>>>

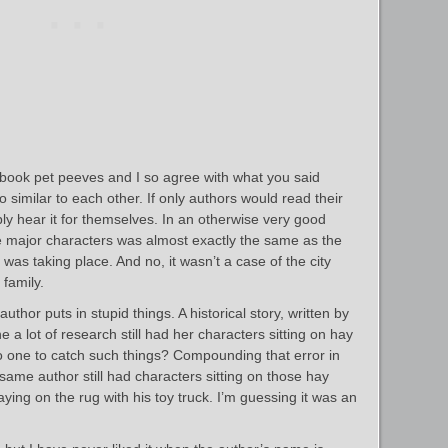
book pet peeves and I so agree with what you said
similar to each other. If only authors would read their
ly hear it for themselves. In an otherwise very good
e major characters was almost exactly the same as the
was taking place. And no, it wasn’t a case of the city
family.
thor puts in stupid things. A historical story, written by
 lot of research still had her characters sitting on hay
no one to catch such things? Compounding that error in
 same author still had characters sitting on those hay
aying on the rug with his toy truck. I’m guessing it was an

<<<

Assignment. Lines that include the word "with" are to be extracted from the data above.

Solution to this task.
book pet peeves and I so agree with what you said
aying on the rug with his toy truck. I’m guessing it was an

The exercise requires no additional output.